Nursing continues to be frustrated within health care organizations due to its inability to demonstrate its effect on bottom lines. When the charges for a patient who requires a lot of nursing care are the same as for one who doesn’t, yet has the same diagnosis, the perception of nursing as simply a cost center to be minimized is irresistible.

Yet, there is new hope given the ACA's mandate for improved metrics.
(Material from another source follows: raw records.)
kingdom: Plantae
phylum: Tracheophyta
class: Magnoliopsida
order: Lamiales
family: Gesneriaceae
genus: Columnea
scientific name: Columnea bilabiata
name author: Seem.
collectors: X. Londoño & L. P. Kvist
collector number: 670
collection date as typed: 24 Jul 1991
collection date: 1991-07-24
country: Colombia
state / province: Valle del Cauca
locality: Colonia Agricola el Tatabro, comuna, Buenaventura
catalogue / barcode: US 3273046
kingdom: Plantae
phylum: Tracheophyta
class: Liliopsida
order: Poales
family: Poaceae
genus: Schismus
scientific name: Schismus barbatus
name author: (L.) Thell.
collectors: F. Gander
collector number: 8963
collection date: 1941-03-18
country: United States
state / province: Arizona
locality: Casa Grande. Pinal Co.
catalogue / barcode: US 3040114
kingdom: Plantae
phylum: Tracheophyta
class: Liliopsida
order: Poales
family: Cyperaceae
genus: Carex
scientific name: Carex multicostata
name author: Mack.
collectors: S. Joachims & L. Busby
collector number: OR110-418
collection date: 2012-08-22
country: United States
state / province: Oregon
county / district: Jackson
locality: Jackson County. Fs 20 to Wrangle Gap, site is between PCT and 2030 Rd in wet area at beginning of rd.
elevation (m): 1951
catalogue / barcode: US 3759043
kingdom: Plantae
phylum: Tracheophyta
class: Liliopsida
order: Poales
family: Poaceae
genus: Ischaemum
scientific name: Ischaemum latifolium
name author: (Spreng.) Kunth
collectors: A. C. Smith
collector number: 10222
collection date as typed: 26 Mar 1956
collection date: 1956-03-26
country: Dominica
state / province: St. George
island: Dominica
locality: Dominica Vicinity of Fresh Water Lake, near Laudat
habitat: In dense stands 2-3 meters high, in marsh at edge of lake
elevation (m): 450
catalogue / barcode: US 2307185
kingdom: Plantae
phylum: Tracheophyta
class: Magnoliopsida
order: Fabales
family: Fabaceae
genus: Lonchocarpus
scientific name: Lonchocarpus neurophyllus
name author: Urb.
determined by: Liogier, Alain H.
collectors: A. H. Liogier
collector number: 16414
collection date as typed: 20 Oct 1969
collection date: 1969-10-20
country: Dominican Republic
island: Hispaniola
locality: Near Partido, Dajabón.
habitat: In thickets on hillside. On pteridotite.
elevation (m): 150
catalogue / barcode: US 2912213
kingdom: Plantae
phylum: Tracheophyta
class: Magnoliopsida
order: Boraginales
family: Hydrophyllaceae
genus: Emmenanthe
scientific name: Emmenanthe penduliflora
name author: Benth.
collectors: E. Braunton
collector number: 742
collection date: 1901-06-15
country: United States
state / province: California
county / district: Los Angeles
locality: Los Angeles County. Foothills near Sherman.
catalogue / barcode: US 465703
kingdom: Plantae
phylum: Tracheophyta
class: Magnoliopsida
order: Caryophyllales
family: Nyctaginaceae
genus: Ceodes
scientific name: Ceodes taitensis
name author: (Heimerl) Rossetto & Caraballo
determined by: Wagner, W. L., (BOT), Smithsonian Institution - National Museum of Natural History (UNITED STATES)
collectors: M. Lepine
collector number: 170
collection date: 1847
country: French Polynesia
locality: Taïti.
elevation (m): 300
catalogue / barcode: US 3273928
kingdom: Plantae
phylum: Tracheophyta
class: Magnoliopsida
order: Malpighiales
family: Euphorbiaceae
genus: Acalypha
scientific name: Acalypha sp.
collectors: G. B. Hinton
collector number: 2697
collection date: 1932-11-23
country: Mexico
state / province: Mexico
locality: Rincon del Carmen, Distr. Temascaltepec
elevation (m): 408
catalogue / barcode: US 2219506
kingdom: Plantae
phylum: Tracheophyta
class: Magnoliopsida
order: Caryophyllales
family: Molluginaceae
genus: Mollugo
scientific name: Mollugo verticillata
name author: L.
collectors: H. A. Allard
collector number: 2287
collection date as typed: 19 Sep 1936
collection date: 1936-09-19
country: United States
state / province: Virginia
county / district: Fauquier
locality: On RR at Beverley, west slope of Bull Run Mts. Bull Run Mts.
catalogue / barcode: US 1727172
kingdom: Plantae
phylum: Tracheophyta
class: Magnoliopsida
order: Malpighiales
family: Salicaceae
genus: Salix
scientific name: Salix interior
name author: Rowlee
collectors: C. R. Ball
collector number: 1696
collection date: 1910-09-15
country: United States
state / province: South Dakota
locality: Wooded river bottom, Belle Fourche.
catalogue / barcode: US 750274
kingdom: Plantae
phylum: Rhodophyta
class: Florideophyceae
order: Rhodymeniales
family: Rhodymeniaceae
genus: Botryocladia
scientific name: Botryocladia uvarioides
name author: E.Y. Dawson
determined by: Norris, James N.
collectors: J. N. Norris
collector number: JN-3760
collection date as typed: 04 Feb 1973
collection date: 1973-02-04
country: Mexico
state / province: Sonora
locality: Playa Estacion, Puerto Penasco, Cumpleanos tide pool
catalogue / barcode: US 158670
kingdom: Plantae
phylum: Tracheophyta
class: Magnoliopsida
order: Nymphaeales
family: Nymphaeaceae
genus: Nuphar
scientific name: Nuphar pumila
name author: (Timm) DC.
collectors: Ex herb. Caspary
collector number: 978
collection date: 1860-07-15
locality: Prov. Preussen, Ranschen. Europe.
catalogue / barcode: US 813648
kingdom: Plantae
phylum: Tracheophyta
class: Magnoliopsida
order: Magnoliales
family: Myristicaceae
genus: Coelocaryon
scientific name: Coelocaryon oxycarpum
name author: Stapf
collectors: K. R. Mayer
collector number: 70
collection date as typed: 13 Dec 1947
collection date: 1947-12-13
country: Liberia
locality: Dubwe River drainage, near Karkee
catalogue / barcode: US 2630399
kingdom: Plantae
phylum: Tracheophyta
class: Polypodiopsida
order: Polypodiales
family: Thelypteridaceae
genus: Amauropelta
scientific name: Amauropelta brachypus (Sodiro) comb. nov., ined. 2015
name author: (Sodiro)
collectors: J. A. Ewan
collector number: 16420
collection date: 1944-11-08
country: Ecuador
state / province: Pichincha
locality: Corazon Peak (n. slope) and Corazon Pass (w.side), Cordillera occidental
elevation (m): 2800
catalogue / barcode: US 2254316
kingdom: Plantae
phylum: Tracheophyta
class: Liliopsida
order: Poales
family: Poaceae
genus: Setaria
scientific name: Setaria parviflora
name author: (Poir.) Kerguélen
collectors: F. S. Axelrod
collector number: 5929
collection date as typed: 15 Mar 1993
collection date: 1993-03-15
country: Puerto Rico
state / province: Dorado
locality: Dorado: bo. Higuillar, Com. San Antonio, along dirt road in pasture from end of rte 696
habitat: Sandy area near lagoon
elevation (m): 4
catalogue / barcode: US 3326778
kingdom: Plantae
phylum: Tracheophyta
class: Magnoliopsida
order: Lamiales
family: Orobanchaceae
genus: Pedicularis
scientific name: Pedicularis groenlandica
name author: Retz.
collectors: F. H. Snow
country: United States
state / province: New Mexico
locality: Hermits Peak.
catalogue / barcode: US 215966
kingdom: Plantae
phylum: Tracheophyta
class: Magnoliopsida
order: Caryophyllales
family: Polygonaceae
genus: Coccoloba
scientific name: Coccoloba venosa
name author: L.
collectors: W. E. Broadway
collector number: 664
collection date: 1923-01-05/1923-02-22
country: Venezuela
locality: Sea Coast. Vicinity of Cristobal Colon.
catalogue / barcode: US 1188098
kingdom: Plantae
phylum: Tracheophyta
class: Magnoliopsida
Outcomes-driven payments can strengthen the position of nursing since our work can be shown to directly impact the ROI. Farrell writes, "We need to correlate/measure the role of RN-specific capabilities and skills (assessments, interventions, etc.) in the organization’s achievement of clinical and patient experience outcomes –- i.e. we need to show how we impact businesses (HCO) favorably financially." Good nursing yields better outcomes and thus higher reimbursements. "Nursing, in spite of all of our PhDs etc. doesn’t appear to have good studies on how RNs impact payments. We are losing to care extenders in some areas because we haven’t proven our worth." Until we nurses choose a data collection standard that captures nursing interventions -- and collect that data! -- we’ll remain voiceless. Until our leaders deliver this message and advocate effectively on these central issues, we'll remain sidelined. We have work to do. It's time to claim our seat at the table.